## WORK TASK
Down to the final line, return the records unchanged.

======== INFORMATION SHOWN ========

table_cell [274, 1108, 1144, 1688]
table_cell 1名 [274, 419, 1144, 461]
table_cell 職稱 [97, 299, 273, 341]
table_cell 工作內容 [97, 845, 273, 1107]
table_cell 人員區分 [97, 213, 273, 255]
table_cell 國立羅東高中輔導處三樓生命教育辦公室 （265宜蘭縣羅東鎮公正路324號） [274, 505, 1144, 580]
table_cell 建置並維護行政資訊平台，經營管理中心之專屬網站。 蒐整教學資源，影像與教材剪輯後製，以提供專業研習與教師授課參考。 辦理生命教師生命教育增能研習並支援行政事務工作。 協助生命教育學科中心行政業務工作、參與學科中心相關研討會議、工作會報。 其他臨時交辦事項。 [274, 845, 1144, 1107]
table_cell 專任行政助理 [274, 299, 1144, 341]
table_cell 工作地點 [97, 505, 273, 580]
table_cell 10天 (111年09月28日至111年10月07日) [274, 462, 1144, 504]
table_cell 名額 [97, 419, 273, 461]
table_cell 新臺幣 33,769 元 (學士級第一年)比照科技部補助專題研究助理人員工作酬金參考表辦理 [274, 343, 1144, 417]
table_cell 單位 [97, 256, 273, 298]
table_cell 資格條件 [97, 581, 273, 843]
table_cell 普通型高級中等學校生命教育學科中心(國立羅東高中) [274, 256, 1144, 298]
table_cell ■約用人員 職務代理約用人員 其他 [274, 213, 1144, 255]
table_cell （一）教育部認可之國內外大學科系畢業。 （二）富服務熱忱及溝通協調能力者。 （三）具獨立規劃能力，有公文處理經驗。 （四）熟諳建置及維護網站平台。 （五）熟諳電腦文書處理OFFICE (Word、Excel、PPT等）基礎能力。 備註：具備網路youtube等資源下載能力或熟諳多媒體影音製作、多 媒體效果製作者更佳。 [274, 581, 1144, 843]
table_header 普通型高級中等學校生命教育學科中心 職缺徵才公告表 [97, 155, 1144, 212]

========

## WRITTEN SOLUTION
table_cell [274, 1108, 1144, 1688]
table_cell 1名 [274, 419, 1144, 461]
table_cell 職稱 [97, 299, 273, 341]
table_cell 工作內容 [97, 845, 273, 1107]
table_cell 人員區分 [97, 213, 273, 255]
table_cell 國立羅東高中輔導處三樓生命教育辦公室 （265宜蘭縣羅東鎮公正路324號） [274, 505, 1144, 580]
table_cell 建置並維護行政資訊平台，經營管理中心之專屬網站。 蒐整教學資源，影像與教材剪輯後製，以提供專業研習與教師授課參考。 辦理生命教師生命教育增能研習並支援行政事務工作。 協助生命教育學科中心行政業務工作、參與學科中心相關研討會議、工作會報。 其他臨時交辦事項。 [274, 845, 1144, 1107]
table_cell 專任行政助理 [274, 299, 1144, 341]
table_cell 工作地點 [97, 505, 273, 580]
table_cell 10天 (111年09月28日至111年10月07日) [274, 462, 1144, 504]
table_cell 名額 [97, 419, 273, 461]
table_cell 新臺幣 33,769 元 (學士級第一年)比照科技部補助專題研究助理人員工作酬金參考表辦理 [274, 343, 1144, 417]
table_cell 單位 [97, 256, 273, 298]
table_cell 資格條件 [97, 581, 273, 843]
table_cell 普通型高級中等學校生命教育學科中心(國立羅東高中) [274, 256, 1144, 298]
table_cell ■約用人員 職務代理約用人員 其他 [274, 213, 1144, 255]
table_cell （一）教育部認可之國內外大學科系畢業。 （二）富服務熱忱及溝通協調能力者。 （三）具獨立規劃能力，有公文處理經驗。 （四）熟諳建置及維護網站平台。 （五）熟諳電腦文書處理OFFICE (Word、Excel、PPT等）基礎能力。 備註：具備網路youtube等資源下載能力或熟諳多媒體影音製作、多 媒體效果製作者更佳。 [274, 581, 1144, 843]
table_header 普通型高級中等學校生命教育學科中心 職缺徵才公告表 [97, 155, 1144, 212]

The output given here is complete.